The historian never stopped repeating to himself that he knew
nothing about it; that he was a mere instrument of measure, a
barometer, pedometer, radiometer; and that his whole share in the
matter was restricted to the measurement of thought-motion as
marked by the accepted thinkers. He took their facts for granted.

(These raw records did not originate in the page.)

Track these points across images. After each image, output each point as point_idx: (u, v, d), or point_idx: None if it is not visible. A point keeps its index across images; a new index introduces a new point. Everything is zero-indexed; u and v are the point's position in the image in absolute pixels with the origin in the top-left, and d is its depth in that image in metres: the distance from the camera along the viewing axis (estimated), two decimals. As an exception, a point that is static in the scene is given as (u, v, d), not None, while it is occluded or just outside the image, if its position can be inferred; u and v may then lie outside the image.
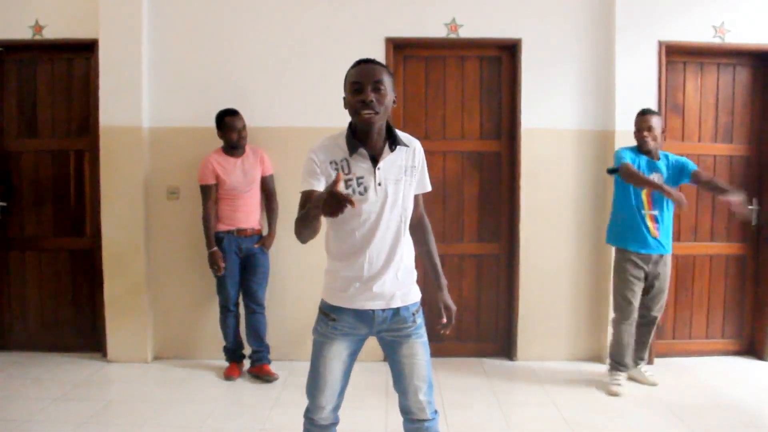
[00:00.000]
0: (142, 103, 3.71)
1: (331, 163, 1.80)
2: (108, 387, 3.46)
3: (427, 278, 2.10)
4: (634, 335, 3.43)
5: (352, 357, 1.95)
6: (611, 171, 3.38)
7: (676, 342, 3.97)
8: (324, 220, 1.74)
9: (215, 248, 3.44)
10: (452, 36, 3.77)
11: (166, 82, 3.77)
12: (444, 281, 2.09)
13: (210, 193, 3.46)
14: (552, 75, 3.77)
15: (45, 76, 3.89)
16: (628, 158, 3.27)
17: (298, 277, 3.73)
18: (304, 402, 1.97)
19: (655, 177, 3.26)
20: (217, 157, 3.49)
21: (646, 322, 3.47)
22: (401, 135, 1.89)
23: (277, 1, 3.76)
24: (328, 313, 1.89)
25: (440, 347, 3.94)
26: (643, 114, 3.33)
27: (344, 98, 1.85)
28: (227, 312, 3.57)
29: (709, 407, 3.19)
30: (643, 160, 3.30)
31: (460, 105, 3.89)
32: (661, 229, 3.34)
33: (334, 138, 1.85)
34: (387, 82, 1.82)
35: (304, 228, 1.71)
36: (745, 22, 3.75)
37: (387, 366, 3.87)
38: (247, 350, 3.65)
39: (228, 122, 3.46)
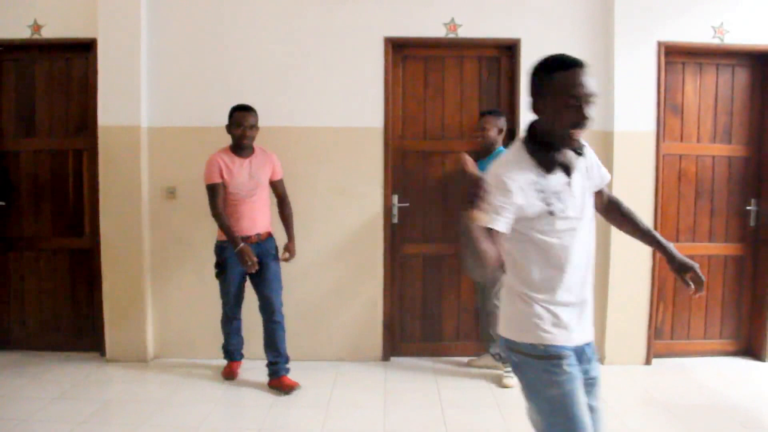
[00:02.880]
0: (140, 103, 3.70)
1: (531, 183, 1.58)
2: (106, 386, 3.46)
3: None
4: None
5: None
6: None
7: (674, 342, 3.98)
8: (508, 243, 1.62)
9: (242, 244, 3.19)
10: (451, 36, 3.77)
11: (165, 81, 3.76)
12: (666, 242, 1.85)
13: (218, 192, 3.24)
14: (551, 75, 3.77)
15: (43, 75, 3.88)
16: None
17: (298, 276, 3.74)
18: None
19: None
20: (223, 155, 3.29)
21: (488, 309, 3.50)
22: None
23: (276, 1, 3.75)
24: (559, 355, 1.66)
25: (439, 347, 3.95)
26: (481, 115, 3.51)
27: (540, 102, 1.64)
28: (229, 319, 3.49)
29: (707, 407, 3.19)
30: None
31: (459, 105, 3.89)
32: None
33: (515, 154, 1.65)
34: None
35: (477, 259, 1.46)
36: (744, 23, 3.74)
37: (385, 366, 3.90)
38: (241, 350, 3.62)
39: (236, 117, 3.27)
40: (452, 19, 3.76)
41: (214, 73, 3.76)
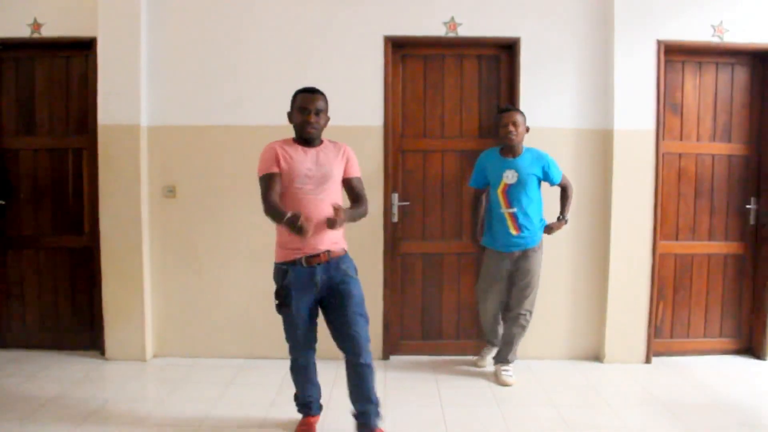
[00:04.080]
0: (140, 102, 3.70)
1: None
2: (106, 385, 3.46)
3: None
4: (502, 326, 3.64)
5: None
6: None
7: (674, 341, 3.98)
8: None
9: (290, 213, 2.37)
10: (451, 35, 3.77)
11: (165, 80, 3.76)
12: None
13: (273, 184, 2.53)
14: (550, 74, 3.77)
15: (43, 74, 3.88)
16: (477, 171, 3.52)
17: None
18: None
19: (508, 174, 3.36)
20: (282, 144, 2.66)
21: (513, 317, 3.52)
22: None
23: (277, 0, 3.75)
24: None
25: (439, 346, 3.96)
26: (506, 110, 3.41)
27: None
28: (300, 367, 2.77)
29: (707, 406, 3.19)
30: (496, 159, 3.44)
31: (459, 104, 3.89)
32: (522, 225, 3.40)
33: None
34: None
35: None
36: (743, 22, 3.75)
37: (385, 365, 3.90)
38: (319, 400, 2.94)
39: (300, 101, 2.63)
40: (452, 18, 3.76)
41: (214, 72, 3.76)
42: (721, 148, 3.93)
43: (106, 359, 3.79)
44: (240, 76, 3.76)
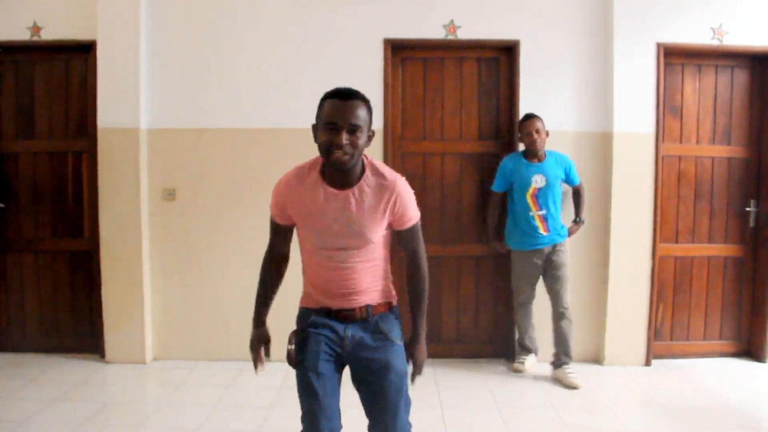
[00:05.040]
0: (140, 105, 3.70)
1: None
2: (106, 388, 3.46)
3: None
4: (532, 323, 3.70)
5: None
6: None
7: (674, 343, 3.98)
8: None
9: (258, 329, 2.02)
10: (450, 37, 3.77)
11: (164, 83, 3.76)
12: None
13: (275, 231, 1.94)
14: (550, 76, 3.77)
15: (43, 77, 3.89)
16: (500, 177, 3.62)
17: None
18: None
19: (537, 178, 3.50)
20: (300, 176, 1.83)
21: (557, 315, 3.58)
22: None
23: (276, 2, 3.75)
24: None
25: (439, 348, 3.95)
26: (530, 117, 3.52)
27: None
28: None
29: (707, 409, 3.19)
30: (522, 164, 3.55)
31: (459, 106, 3.89)
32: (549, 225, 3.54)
33: None
34: None
35: None
36: (743, 24, 3.75)
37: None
38: None
39: (327, 109, 1.74)
40: (451, 21, 3.76)
41: (213, 75, 3.76)
42: (721, 151, 3.93)
43: (106, 362, 3.79)
44: (239, 79, 3.76)
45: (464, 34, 3.76)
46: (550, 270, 3.56)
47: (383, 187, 1.74)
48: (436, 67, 3.87)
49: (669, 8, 3.72)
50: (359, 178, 1.75)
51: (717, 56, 3.86)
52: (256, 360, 1.98)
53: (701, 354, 3.97)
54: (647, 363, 3.82)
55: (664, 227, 3.85)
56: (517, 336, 3.78)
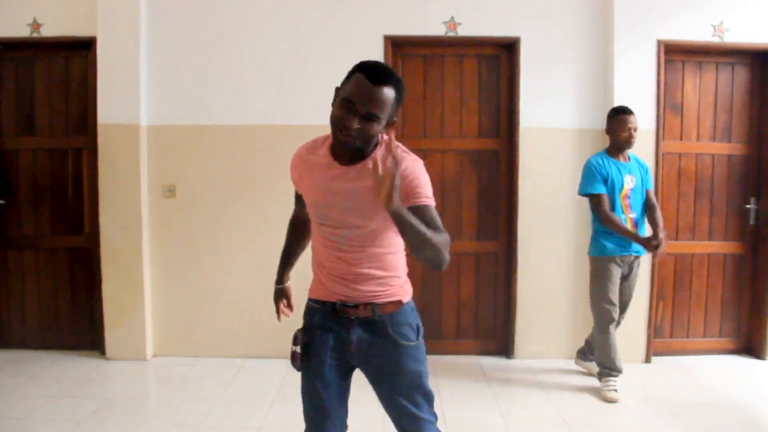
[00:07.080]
0: (140, 101, 3.70)
1: None
2: (107, 385, 3.46)
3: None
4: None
5: None
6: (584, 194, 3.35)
7: (674, 341, 3.98)
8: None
9: (276, 287, 2.01)
10: (451, 34, 3.77)
11: (165, 79, 3.76)
12: None
13: (296, 203, 1.99)
14: (550, 73, 3.77)
15: (43, 73, 3.88)
16: (600, 179, 3.24)
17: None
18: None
19: (628, 179, 3.28)
20: (313, 147, 1.81)
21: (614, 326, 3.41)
22: None
23: (276, -1, 3.76)
24: None
25: (438, 345, 3.95)
26: (628, 113, 3.27)
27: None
28: None
29: (706, 406, 3.20)
30: (613, 164, 3.29)
31: (459, 103, 3.88)
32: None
33: None
34: None
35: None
36: (743, 22, 3.74)
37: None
38: None
39: (352, 85, 1.59)
40: (452, 18, 3.76)
41: (213, 71, 3.76)
42: (721, 148, 3.93)
43: (107, 359, 3.79)
44: (240, 75, 3.75)
45: (465, 30, 3.76)
46: (624, 281, 3.35)
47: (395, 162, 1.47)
48: (436, 64, 3.87)
49: (670, 5, 3.72)
50: (368, 155, 1.64)
51: (718, 53, 3.86)
52: (278, 311, 2.01)
53: (701, 351, 3.98)
54: (647, 360, 3.83)
55: (664, 224, 3.81)
56: (598, 359, 3.37)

He knew no more than a firefly about rays -- or about race -- or
sex -- or ennui -- or a bar of music -- or a pang of love -- or a
grain of musk -- or of phosphorus -- or conscience -- or duty --
or the force of Euclidian geometry -- or non-Euclidian -- or heat
-- or light -- or osmosis -- or electrolysis -- or the magnet --
or ether -- or vis inertiae -- or gravitation -- or cohesion --
or elasticity -- or surface tension -- or capillary attraction --
or Brownian motion -- or of some scores, or thousands, or
millions of chemical attractions, repulsions or indifferences
which were busy within and without him; or, in brief, of Force
itself, which, he was credibly informed, bore some dozen
definitions in the textbooks, mostly contradictory, and all, as
he was assured, beyond his intelligence; but summed up in the
dictum of the last and highest science, that Motion seems to be
Matter and Matter seems to be Motion, yet "we are probably
incapable of discovering" what either is. History had no need to
ask what either might be; all it needed to know was the admission
of ignorance; the mere fact of multiplicity baffling science.